Answer with the number of lines in the records that contain "Digital" and with nothing else.

• • • • •

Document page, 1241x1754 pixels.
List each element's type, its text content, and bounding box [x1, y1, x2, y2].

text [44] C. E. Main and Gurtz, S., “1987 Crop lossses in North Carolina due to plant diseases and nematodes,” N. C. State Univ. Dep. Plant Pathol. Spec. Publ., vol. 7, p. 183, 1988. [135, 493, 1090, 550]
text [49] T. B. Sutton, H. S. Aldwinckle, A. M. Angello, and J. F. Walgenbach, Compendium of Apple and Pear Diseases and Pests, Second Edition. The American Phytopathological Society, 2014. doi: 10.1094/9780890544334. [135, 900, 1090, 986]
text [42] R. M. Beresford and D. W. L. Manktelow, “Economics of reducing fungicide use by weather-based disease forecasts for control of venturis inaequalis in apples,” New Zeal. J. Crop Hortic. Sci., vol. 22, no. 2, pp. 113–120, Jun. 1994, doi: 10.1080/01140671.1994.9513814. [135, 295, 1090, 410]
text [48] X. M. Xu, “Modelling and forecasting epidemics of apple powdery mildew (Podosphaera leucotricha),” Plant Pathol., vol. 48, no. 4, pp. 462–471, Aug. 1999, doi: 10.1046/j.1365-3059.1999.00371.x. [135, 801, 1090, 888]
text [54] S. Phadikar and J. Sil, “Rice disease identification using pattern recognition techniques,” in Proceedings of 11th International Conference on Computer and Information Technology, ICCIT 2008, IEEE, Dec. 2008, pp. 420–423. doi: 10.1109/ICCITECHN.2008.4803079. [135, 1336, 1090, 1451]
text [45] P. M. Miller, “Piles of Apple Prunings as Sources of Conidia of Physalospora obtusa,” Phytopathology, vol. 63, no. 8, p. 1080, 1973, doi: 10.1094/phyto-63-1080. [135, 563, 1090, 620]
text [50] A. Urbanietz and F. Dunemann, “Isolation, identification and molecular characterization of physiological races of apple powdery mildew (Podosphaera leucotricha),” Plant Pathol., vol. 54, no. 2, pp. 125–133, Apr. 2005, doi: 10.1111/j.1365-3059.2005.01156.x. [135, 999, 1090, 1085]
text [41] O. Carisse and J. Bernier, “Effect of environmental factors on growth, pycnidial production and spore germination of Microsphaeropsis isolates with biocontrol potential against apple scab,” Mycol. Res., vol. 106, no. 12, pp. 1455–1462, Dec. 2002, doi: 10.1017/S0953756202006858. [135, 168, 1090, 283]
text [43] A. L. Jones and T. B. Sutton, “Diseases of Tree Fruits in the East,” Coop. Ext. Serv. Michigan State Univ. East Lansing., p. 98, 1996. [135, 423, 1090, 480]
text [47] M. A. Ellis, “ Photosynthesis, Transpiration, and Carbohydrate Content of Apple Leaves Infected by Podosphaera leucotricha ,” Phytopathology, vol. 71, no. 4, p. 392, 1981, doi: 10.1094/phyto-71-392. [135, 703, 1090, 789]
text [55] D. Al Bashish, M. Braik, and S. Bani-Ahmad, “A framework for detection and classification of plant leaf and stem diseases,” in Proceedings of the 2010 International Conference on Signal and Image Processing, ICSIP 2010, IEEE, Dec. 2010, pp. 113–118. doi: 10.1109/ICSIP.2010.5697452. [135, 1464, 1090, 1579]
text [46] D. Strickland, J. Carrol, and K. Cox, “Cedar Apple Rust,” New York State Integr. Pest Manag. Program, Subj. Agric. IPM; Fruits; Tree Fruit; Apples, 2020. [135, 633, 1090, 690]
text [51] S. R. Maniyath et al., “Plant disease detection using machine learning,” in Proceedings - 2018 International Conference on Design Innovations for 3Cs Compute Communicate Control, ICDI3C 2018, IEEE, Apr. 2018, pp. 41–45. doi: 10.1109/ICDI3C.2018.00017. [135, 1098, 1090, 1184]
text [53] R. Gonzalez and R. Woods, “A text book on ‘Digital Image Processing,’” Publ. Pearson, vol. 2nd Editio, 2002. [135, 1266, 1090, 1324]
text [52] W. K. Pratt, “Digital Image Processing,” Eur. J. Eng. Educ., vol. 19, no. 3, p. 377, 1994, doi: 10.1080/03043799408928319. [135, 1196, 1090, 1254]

• • • • •

• Exercise response
2